Art. 97. Podem requerer a falência do devedor: (1)
1. Legitimidade Ativa para o pedido de falência. Esse artigo indica quem serão os legitimados para a realização do pedido de falência, isto é, quem são as pessoas que podem figurar como requerentes desse pedido.
I – o próprio devedor, na forma do disposto nos arts. 105 a 107 desta Lei; (2)
2. Autofalência. Essa é a forma de pedido de falência realizado pelo próprio devedor em face das dificuldades que enfrenta e da incapacidade que verifica de satisfazer as suas obrigações, conforme os arts. 105 a 107 da Lei de Falência que serão comentados abaixo.
II – o cônjuge sobrevivente, qualquer herdeiro do devedor ou o inventariante; (3)
3. Legitimação de terceiros para a autofalência. Herdeiros e Cônjuges. Trata-se de uma forma de autofalência requerida por terceiros, herdeiros ou coônjuge, do devedor pela hipótese de seu falecimento e pelas dificuldades que a sua empresa já enfrentava.
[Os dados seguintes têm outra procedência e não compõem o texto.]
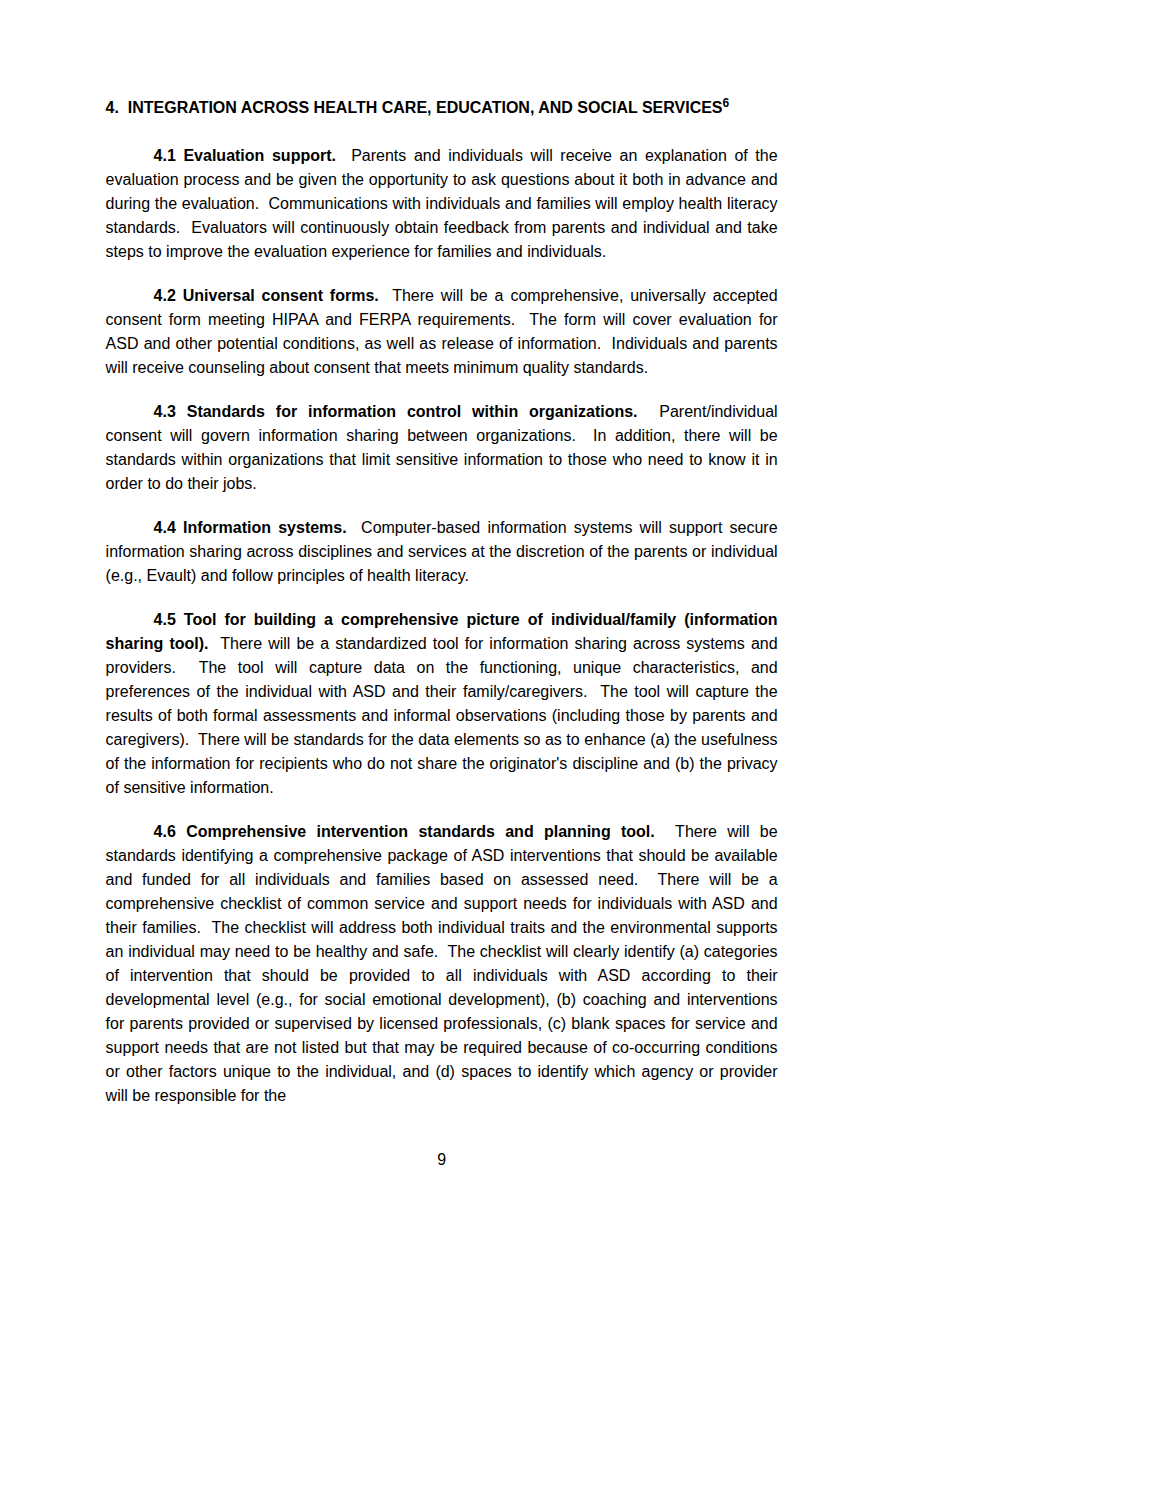4. Integration Across Health Care, Education, and Social Services6
4.1 Evaluation support. Parents and individuals will receive an explanation of the evaluation process and be given the opportunity to ask questions about it both in advance and during the evaluation. Communications with individuals and families will employ health literacy standards. Evaluators will continuously obtain feedback from parents and individual and take steps to improve the evaluation experience for families and individuals.
4.2 Universal consent forms. There will be a comprehensive, universally accepted consent form meeting HIPAA and FERPA requirements. The form will cover evaluation for ASD and other potential conditions, as well as release of information. Individuals and parents will receive counseling about consent that meets minimum quality standards.
4.3 Standards for information control within organizations. Parent/individual consent will govern information sharing between organizations. In addition, there will be standards within organizations that limit sensitive information to those who need to know it in order to do their jobs.
4.4 Information systems. Computer-based information systems will support secure information sharing across disciplines and services at the discretion of the parents or individual (e.g., Evault) and follow principles of health literacy.
4.5 Tool for building a comprehensive picture of individual/family (information sharing tool). There will be a standardized tool for information sharing across systems and providers. The tool will capture data on the functioning, unique characteristics, and preferences of the individual with ASD and their family/caregivers. The tool will capture the results of both formal assessments and informal observations (including those by parents and caregivers). There will be standards for the data elements so as to enhance (a) the usefulness of the information for recipients who do not share the originator's discipline and (b) the privacy of sensitive information.
4.6 Comprehensive intervention standards and planning tool. There will be standards identifying a comprehensive package of ASD interventions that should be available and funded for all individuals and families based on assessed need. There will be a comprehensive checklist of common service and support needs for individuals with ASD and their families. The checklist will address both individual traits and the environmental supports an individual may need to be healthy and safe. The checklist will clearly identify (a) categories of intervention that should be provided to all individuals with ASD according to their developmental level (e.g., for social emotional development), (b) coaching and interventions for parents provided or supervised by licensed professionals, (c) blank spaces for service and support needs that are not listed but that may be required because of co-occurring conditions or other factors unique to the individual, and (d) spaces to identify which agency or provider will be responsible for the
9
III – o cotista ou o acionista do devedor na forma da lei ou do ato constitutivo da sociedade; (4)
4. Ainda a autofalência. Outra hipótese de requerimento de autofalência pode ser inciada por cotistas ou acionistas da empresa devedora, que, face também às circunstâncias, vêem na falência a única forma de satisfação dos créditos de seus credores e a impossibilidade de continuarem no exercício de suas atividades.
IV – qualquer credor. (5)
5. Requerimento por parte dos credores. Trata-se da hipótese de requerimento de falência mais comum. Nesse sentido, o credor que verifique umas das hipóteses de pedido de falência previstas em lei e comentadas acima, terá a possibilidade de fazer tal requerimento seguindo os demais ditames legais.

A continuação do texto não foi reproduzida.